Avec cette différenciation, un premier pas a été franchi: il a été reconnu qu’une partie du sexe est modifiable. Pourtant, cette distinction ne mène pas encore au renoncement définitif à la distinction inamovible de deux sexes.
Un concept de genre qui admet des passages entre féminin et masculin rejette la vision binaire du sexe. Il devient un concept de genre multiple, qui ne se laisse plus définir selon les pôles masculin-féminin.

C’est seulement dans les années 80 que cette distinction entre sexe et genre a commencé à être questionnée aux Etats-Unis et que le corps lui-même a commencé à être envisagé comme le résultat de normes sociales.

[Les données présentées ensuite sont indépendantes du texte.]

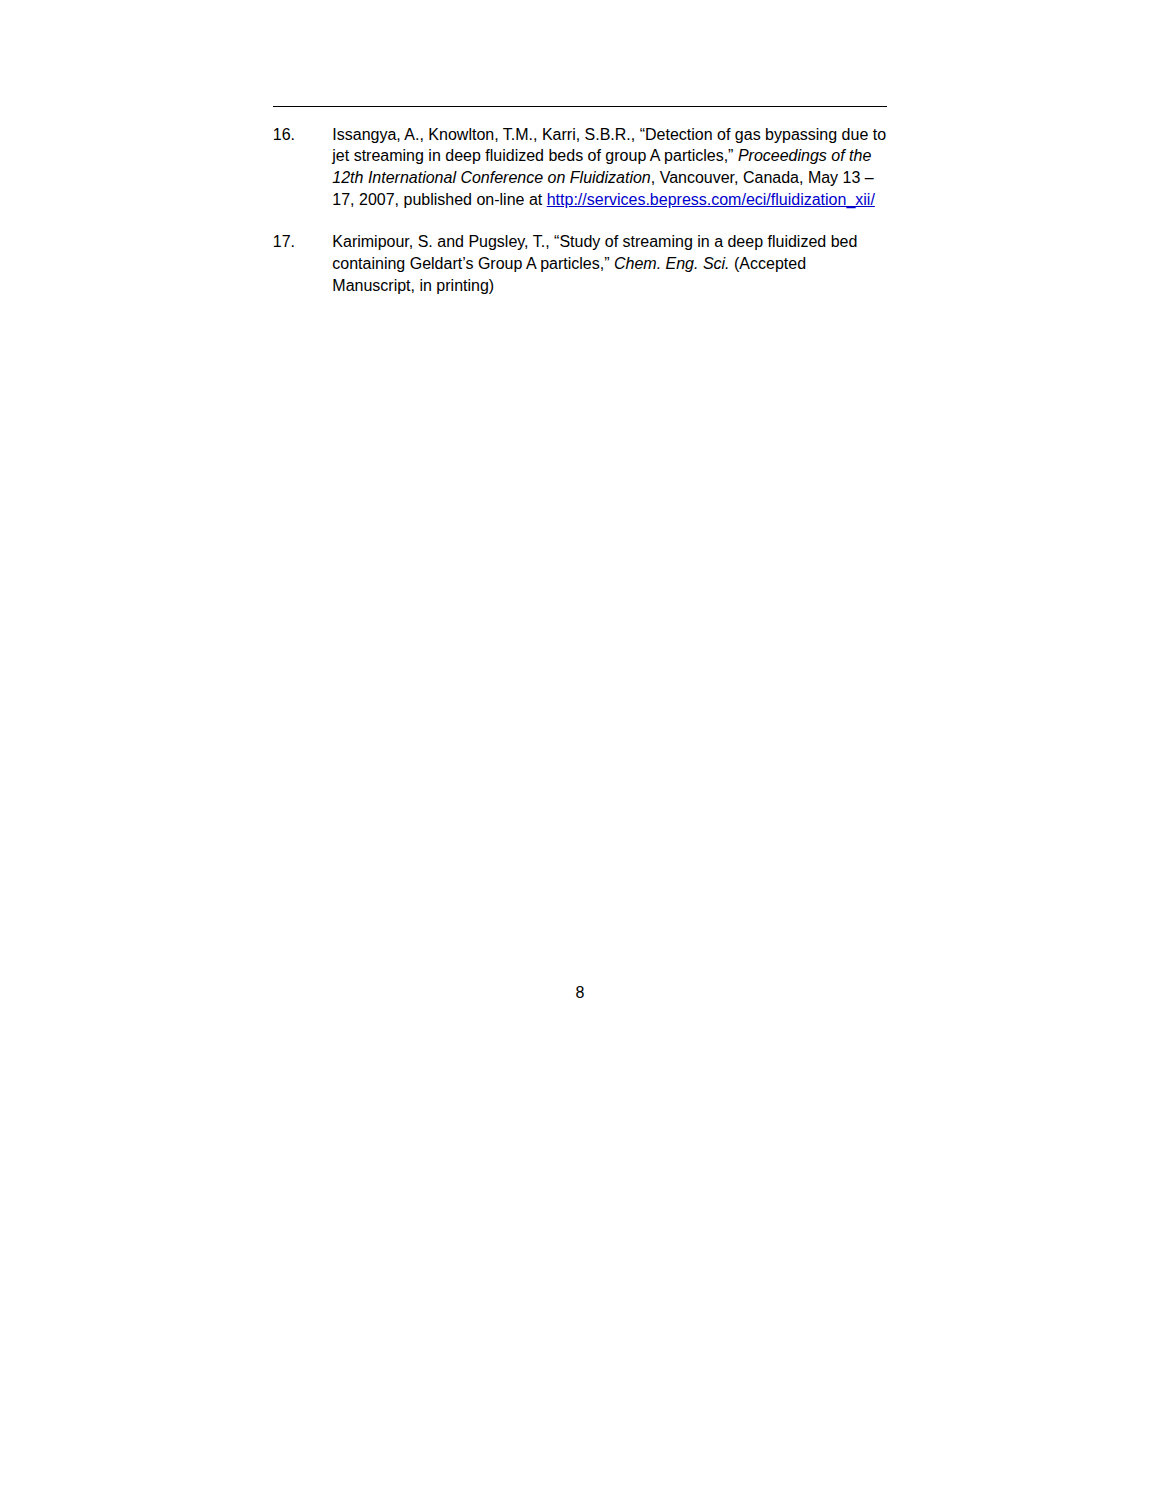16. Issangya, A., Knowlton, T.M., Karri, S.B.R., “Detection of gas bypassing due to jet streaming in deep fluidized beds of group A particles,” Proceedings of the 12th International Conference on Fluidization, Vancouver, Canada, May 13 – 17, 2007, published on-line at http://services.bepress.com/eci/fluidization_xii/
17. Karimipour, S. and Pugsley, T., “Study of streaming in a deep fluidized bed containing Geldart’s Group A particles,” Chem. Eng. Sci. (Accepted Manuscript, in printing)
8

L’existence d’une dualité sexuelle n’allait donc plus de soi: le concept de sexe a été de plus en plus dé-naturalisé; cela veut dire que le sexe a été reconnu également comme une construction et qu’il n’était plus perçu comme naturel. Le sexe est devenu une «catégorie marquée par le genre».

Pourtant, la plupart des concepts du Gender Mainstreaming n’entreprennent pas encore ce deuxième pas: ils maintiennent la différenciation entre sexe et genre et perçoivent le sexe comme donné par la nature et inchangeable. Dans ces conceptions, la sexualité binaire qui sépare les hommes et les femmes existe bien.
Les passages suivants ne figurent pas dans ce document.